◆ Page extract

##############################

JOURNAL ARTICLE

Idiopathic pulmonary fibrosis with emphysema: evidence of synergy among emphysema and idiopathic pulmonary fibrosis in smokers

Patrick D Mitchell, Jeeban P Das, David J Murphy, Michael P Keane, Seamas C Donnelly, Jonathan D Dodd, Marcus W Butler
Respiratory Care 2015, 60 (2): 259-68
25389350

BACKGROUND: Emphysema and fibrosis, typically the idiopathic pulmonary fibrosis (IPF) form of usual interstitial pneumonia (UIP), can co-exist as combined pulmonary fibrosis emphysema (CPFE). It is unknown whether there is a pathobiologic basis for CPFE beyond the coexistence of fibrosis and emphysema. The aim of this study was to ascertain radiologic differences in severity of fibrosis and emphysema in smokers with IPF versus other forms of UIP.

##############################

◆ Data
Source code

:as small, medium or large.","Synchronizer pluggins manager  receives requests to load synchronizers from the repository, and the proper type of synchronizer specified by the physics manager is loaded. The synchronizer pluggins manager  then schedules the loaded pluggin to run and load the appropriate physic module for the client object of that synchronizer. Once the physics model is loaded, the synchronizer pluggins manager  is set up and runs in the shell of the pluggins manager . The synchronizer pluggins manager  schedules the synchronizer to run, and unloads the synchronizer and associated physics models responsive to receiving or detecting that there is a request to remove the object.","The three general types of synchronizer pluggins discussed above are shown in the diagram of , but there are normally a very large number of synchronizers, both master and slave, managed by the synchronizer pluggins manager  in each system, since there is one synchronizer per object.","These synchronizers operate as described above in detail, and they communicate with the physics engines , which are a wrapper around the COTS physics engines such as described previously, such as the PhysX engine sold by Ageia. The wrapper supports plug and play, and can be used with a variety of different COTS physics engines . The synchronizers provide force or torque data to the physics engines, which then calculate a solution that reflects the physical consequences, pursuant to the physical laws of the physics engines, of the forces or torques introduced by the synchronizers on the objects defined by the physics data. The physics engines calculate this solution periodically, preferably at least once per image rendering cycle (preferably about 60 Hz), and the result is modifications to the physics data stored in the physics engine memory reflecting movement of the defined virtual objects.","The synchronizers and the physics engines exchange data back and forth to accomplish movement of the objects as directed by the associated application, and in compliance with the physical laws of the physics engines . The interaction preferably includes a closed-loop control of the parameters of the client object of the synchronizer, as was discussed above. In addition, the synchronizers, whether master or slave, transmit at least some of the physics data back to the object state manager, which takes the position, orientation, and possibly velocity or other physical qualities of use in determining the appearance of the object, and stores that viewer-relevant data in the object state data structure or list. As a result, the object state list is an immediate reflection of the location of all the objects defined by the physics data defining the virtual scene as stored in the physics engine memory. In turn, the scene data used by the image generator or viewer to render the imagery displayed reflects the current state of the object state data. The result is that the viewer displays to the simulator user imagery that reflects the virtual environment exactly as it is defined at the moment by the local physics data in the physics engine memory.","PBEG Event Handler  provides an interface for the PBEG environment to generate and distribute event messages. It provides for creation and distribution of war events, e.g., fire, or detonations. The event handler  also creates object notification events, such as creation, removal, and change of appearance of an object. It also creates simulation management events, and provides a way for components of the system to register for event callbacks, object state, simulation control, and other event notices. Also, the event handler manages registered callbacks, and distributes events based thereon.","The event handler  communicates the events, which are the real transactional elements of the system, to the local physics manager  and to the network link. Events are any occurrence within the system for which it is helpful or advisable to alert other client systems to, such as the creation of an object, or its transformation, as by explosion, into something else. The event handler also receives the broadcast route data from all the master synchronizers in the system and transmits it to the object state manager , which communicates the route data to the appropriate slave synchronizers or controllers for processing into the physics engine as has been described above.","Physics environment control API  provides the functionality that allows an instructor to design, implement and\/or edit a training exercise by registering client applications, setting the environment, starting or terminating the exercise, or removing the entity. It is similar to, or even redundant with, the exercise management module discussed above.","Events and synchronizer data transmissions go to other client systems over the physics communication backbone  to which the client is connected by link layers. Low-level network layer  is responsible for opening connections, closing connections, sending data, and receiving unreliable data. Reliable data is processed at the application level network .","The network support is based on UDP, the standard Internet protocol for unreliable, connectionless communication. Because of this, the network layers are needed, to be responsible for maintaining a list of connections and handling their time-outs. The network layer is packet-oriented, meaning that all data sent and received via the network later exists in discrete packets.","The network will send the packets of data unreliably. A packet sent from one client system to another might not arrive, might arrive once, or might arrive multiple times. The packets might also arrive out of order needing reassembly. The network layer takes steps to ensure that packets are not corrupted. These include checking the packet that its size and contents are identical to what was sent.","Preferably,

##############################

◆ Instructions to follow
Please reproduce the journal article word for word, from "Idiopathic pulmonary fibrosis with" to "forms of UIP.".

◆ Reply to the exercise
Idiopathic pulmonary fibrosis with emphysema: evidence of synergy among emphysema and idiopathic pulmonary fibrosis in smokers

Patrick D Mitchell, Jeeban P Das, David J Murphy, Michael P Keane, Seamas C Donnelly, Jonathan D Dodd, Marcus W Butler
Respiratory Care 2015, 60 (2): 259-68
25389350

BACKGROUND: Emphysema and fibrosis, typically the idiopathic pulmonary fibrosis (IPF) form of usual interstitial pneumonia (UIP), can co-exist as combined pulmonary fibrosis emphysema (CPFE). It is unknown whether there is a pathobiologic basis for CPFE beyond the coexistence of fibrosis and emphysema. The aim of this study was to ascertain radiologic differences in severity of fibrosis and emphysema in smokers with IPF versus other forms of UIP.